Buffalo Bills head coach Doug Marrone is a meat and potatoes offensive line coach at heart. He was touted as a forward thinking offensive coach that would instill a no quit attitude in the team, which he has for the most part, but unlike most successful NFL coaches he relies too much on his coordinators in certain situations.
When the Bills interviewed Marrone for their head coaching job the supposed quote that sold CEO Russ Brandon on him was that Marrone believed in the idea of “throwing to score and running to win.” So far this season it appears the Bills offense doesn’t know when the appropriate time to run or throw the ball is.
The Bills are tied for second in the league in rushing attempts and fifth in yardage through 10 weeks. They also stand 23rd in pass attempts and 26th in yards. Needless to say being in the top three in one category and the bottom third in another shows that the ineffectiveness of one makes the entire offense too one dimensional.
Granted that the Bills have played three different quarterbacks this season means that the team will rely on the run game more, but there is a persistent question arising around the offense that reflects the Marrone and Hackett relationship. Are the right offensive calls being made?
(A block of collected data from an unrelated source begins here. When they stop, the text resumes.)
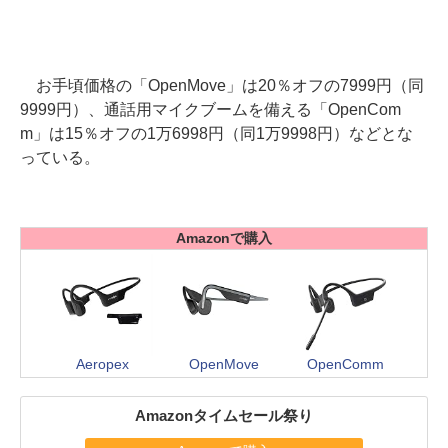
お手頃価格の「OpenMove」は20％オフの7999円（同
9999円）、通話用マイクブームを備える「OpenCom
m」は15％オフの1万6998円（同1万9998円）などとな
っている。
Amazonで購入
Aeropex
OpenMove
OpenComm
Amazonタイムセール祭り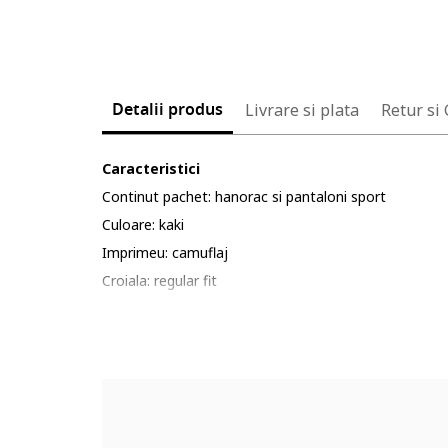
Detalii produs
Livrare si plata
Retur si
Caracteristici
Continut pachet: hanorac si pantaloni sport
Culoare: kaki
Imprimeu: camuflaj
Croiala: regular fit
Material: poliester, bumbac
Lungime maneca: maneca lunga
Lungime pantaloni: lungi
Sistem inchidere: fara inchidere
Detalii: buzunar kangaroo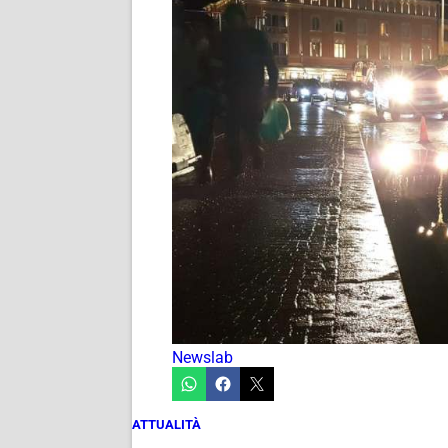
Newslab
ATTUALITÀ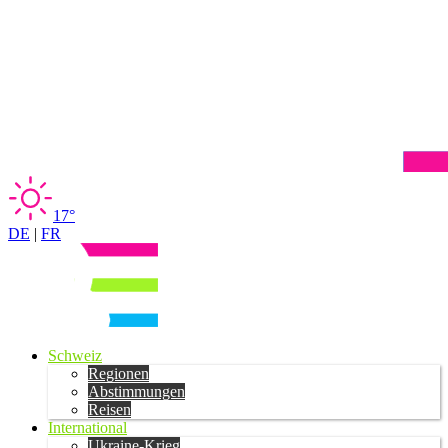
17°
DE
|
FR
Schweiz
Regionen
Abstimmungen
Reisen
International
Ukraine-Krieg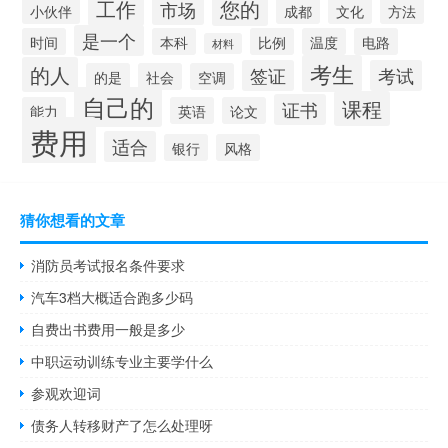
工作
您的
市场
小伙伴
成都
文化
方法
是一个
时间
本科
比例
温度
电路
材料
考生
的人
签证
考试
的是
社会
空调
自己的
课程
证书
能力
英语
论文
费用
适合
银行
风格
猜你想看的文章
消防员考试报名条件要求
汽车3档大概适合跑多少码
自费出书费用一般是多少
中职运动训练专业主要学什么
参观欢迎词
债务人转移财产了怎么处理呀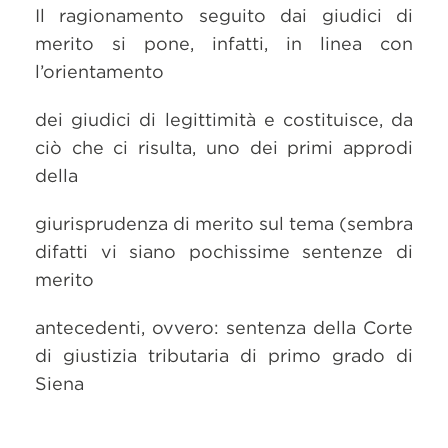
Il ragionamento seguito dai giudici di
merito si pone, infatti, in linea con
l’orientamento
dei giudici di legittimità e costituisce, da
ciò che ci risulta, uno dei primi approdi
della
giurisprudenza di merito sul tema (sembra
difatti vi siano pochissime sentenze di
merito
antecedenti, ovvero: sentenza della Corte
di giustizia tributaria di primo grado di
Siena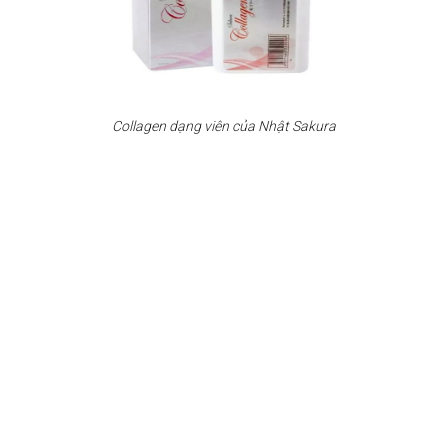
Collagen dạng viên của Nhật Sakura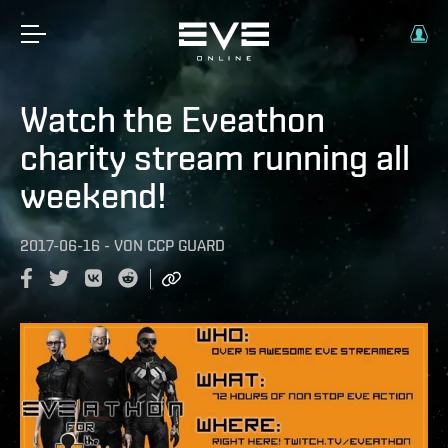
Watch the Eveathon
charity stream running all
weekend!
2017-06-16
-
VON
CCP GUARD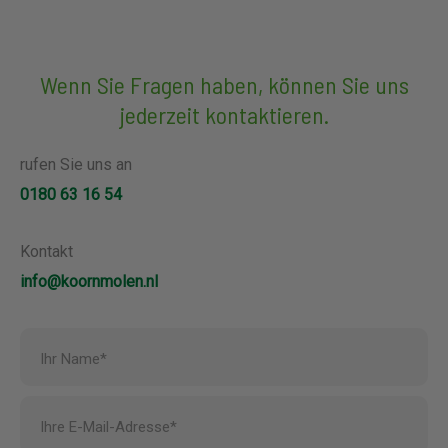
Wenn Sie Fragen haben, können Sie uns
jederzeit kontaktieren.
rufen Sie uns an
0180 63 16 54
Kontakt
info@koornmolen.nl
Ihr Name*
Ihre E-Mail-Adresse*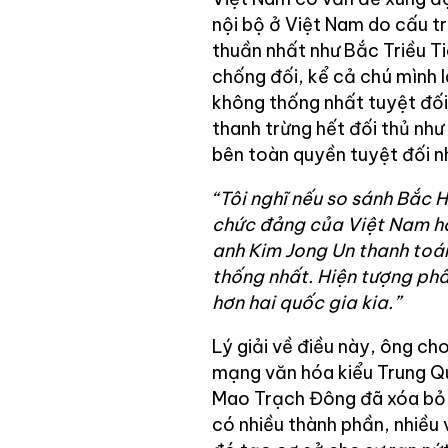
nội bộ ở Việt Nam do cấu t
thuần nhất như Bắc Triều Ti
chống đối, kể cả chú mình 
không thống nhất tuyệt đối
thanh trừng hết đối thủ như
bên toàn quyền tuyệt đối nh
“Tôi nghĩ nếu so sánh Bắc H
chức đảng của Việt Nam hơi
anh Kim Jong Un thanh toá
thống nhất. Hiện tượng ph
hơn hai quốc gia kia.”
Lý giải về điều này, ông ch
mạng văn hóa kiểu Trung Q
Mao Trạch Đông đã xóa bỏ t
có nhiều thành phần, nhiều 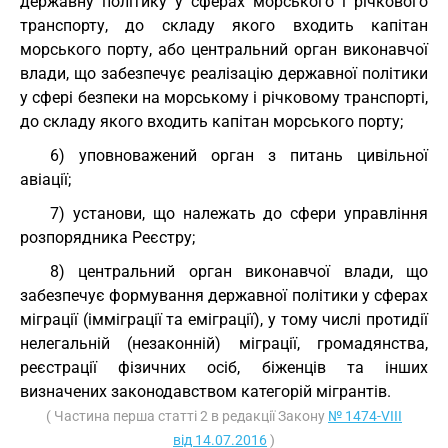
державну політику у сферах морського і річкового
транспорту, до складу якого входить капітан
морського порту, або центральний орган виконавчої
влади, що забезпечує реалізацію державної політики
у сфері безпеки на морському і річковому транспорті,
до складу якого входить капітан морського порту;
6) уповноважений орган з питань цивільної
авіації;
7) установи, що належать до сфери управління
розпорядника Реєстру;
8) центральний орган виконавчої влади, що
забезпечує формування державної політики у сферах
міграції (імміграції та еміграції), у тому числі протидії
нелегальній (незаконній) міграції, громадянства,
реєстрації фізичних осіб, біженців та інших
визначених законодавством категорій мігрантів.
( Частина перша статті 2 в редакції Закону
№ 1474-VIII
від 14.07.2016
)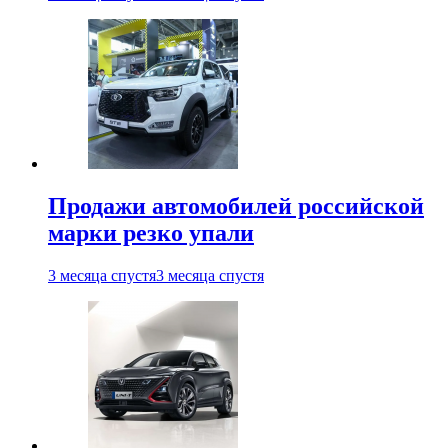
Продажи автомобилей российской
марки резко упали
3 месяца спустя
3 месяца спустя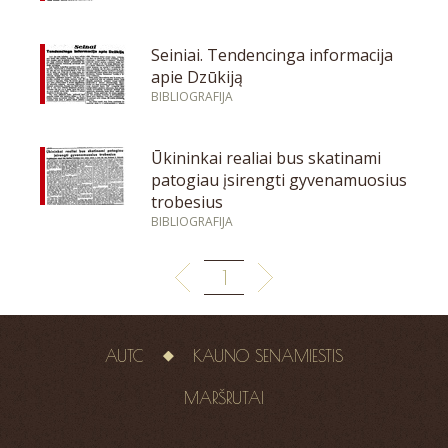
Seiniai. Tendencinga informacija
apie Dzūkiją
BIBLIOGRAFIJA
Ūkininkai realiai bus skatinami
patogiau įsirengti gyvenamuosius
trobesius
BIBLIOGRAFIJA
1
AUTC
KAUNO SENAMIESTIS
MARŠRUTAI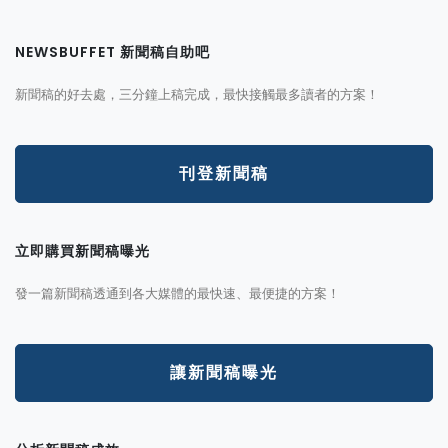
NEWSBUFFET 新聞稿自助吧
新聞稿的好去處，三分鐘上稿完成，最快接觸最多讀者的方案！
刊登新聞稿
立即購買新聞稿曝光
發一篇新聞稿透通到各大媒體的最快速、最便捷的方案！
讓新聞稿曝光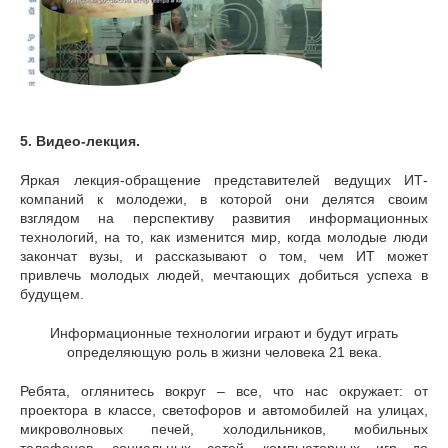
5.
Видео-лекция.
Яркая лекция-обращение представителей ведущих ИТ-
компаний к молодежи, в которой они делятся своим
взглядом на перспективу развития информационных
технологий, на то, как изменится мир, когда молодые люди
закончат вузы, и рассказывают о том, чем ИТ может
привлечь молодых людей, мечтающих добиться успеха в
будущем.
Информационные технологии играют и будут играть
определяющую роль в жизни человека 21 века.
Ребята, оглянитесь вокруг – все, что нас окружает: от
проектора в классе, светофоров и автомобилей на улицах,
микроволновых печей, холодильников, мобильных
телефонов, социальных сетей, компьютерных игр до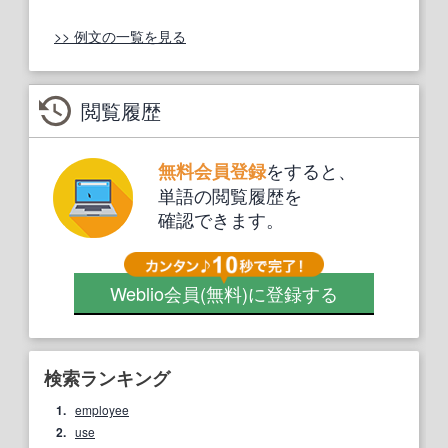
>> 例文の一覧を見る
閲覧履歴
をすると、
無料会員登録
単語の閲覧履歴を
確認できます。
Weblio会員
(無料)
に登録する
検索ランキング
1.
employee
2.
use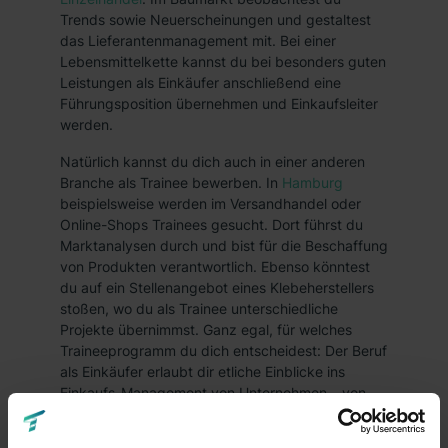
Trends sowie Neuerscheinungen und gestaltest
das Lieferantenmanagement mit. Bei einer
Lebensmittelkette kannst du bei besonders guten
Leistungen als Einkäufer anschließend eine
Führungsposition übernehmen und Einkaufsleiter
werden.
Natürlich kannst du dich auch in einer anderen
Branche als Trainee bewerben. In
Hamburg
beispielsweise werden im Versandhandel oder
Online-Shops Trainees gesucht. Dort führst du
Marktanalysen durch und bist für die Beschaffung
von Produkten verantwortlich. Ebenso könntest
du auf ein Stellenangebot eines Klebeherstellers
stoßen, wo du als Trainee unterschiedliche
Projekte übernimmst. Ganz egal, für welches
Traineeprogramm du dich entscheidest: Der Beruf
als Einkäufer erlaubt dir etliche Einblicke ins
Einkaufs-Management von Unternehmen – von
der Beschaffung von Gütern bis hin zur
Optimierung von bestehenden Systemen.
This coaching dynamic has played itself throughout the year in a confusing manner. It started early in the year with fans and media members screaming for more screen passes as opposing defenses routinely blitz and brought pressure on rookie quarterback EJ Manuel. Hackett, who calls the plays, shrugged that off the calls until Manuel got hurt in the fifth game against the Browns.
With Thaddeus Lewis in place he decided to listen and started calling ultra conservative game plans that averaged four screen calls a game. When another rookie, Jeff Tuel, came in for the injured Lewis, Hackett decided to air the passes deep and was successful on one attempt.
This erratic play calling is showing itself as contradictory to the quarterback’s success, and in today’s NFL the team’s success is determined by the quarterback’s play.
With the stable of running backs the Bills have in the backfield running the ball should be a priority, especially as the weather turns. But the Bills also have two Olympic sprinters in TJ Graham and Marquise Goodwin on the outside, possession receivers Stevie Johnson and Robert Woods and a tall tight end threat in Scott Chandler. How can an offensive roster like this average 11.2 yards per completion?
Further criticism comes in when one looks at the timing of the pass plays. The Bills have attempted 110 passes on first down, compared to their 185 rushing attempts. This becomes an issue when you see that the Bills when passing on first down have their highest completion percentage (60%) and yards per completion (6.3) versus all other downs. In comparison the run game has their fewest yards per rush (4.2) versus all the other downs.
What it boils down to that Nathaniel Hackett for whatever reason has failed to realize how to best to utilize the talent he has per game situation. The Bills have become predictable on the what type of plays are being called for each situation, and as the head coach Doug Marrone needs to step in and throw his authority around.
Marrone and Hackett were viewed as a package deal, once the ink was dry on Marrone’s contract. If this offense continues to flat line from it’s seven straight 20 point outputs then Hackett’s job should be put into question, along with special coach Danny Crossman whose unit ranks 27th according to Pro Football Outsiders Ranking.
Too often egos get in the way for teams to be successful, but in this case it’s becoming clear that Marrone is letting his assistants fail. What he’s failed to realize is by doing so it’s just putting the pressure and focus back on him. He needs to step up and take control of his assistants and the team as a whole; after all,, he is the head coach.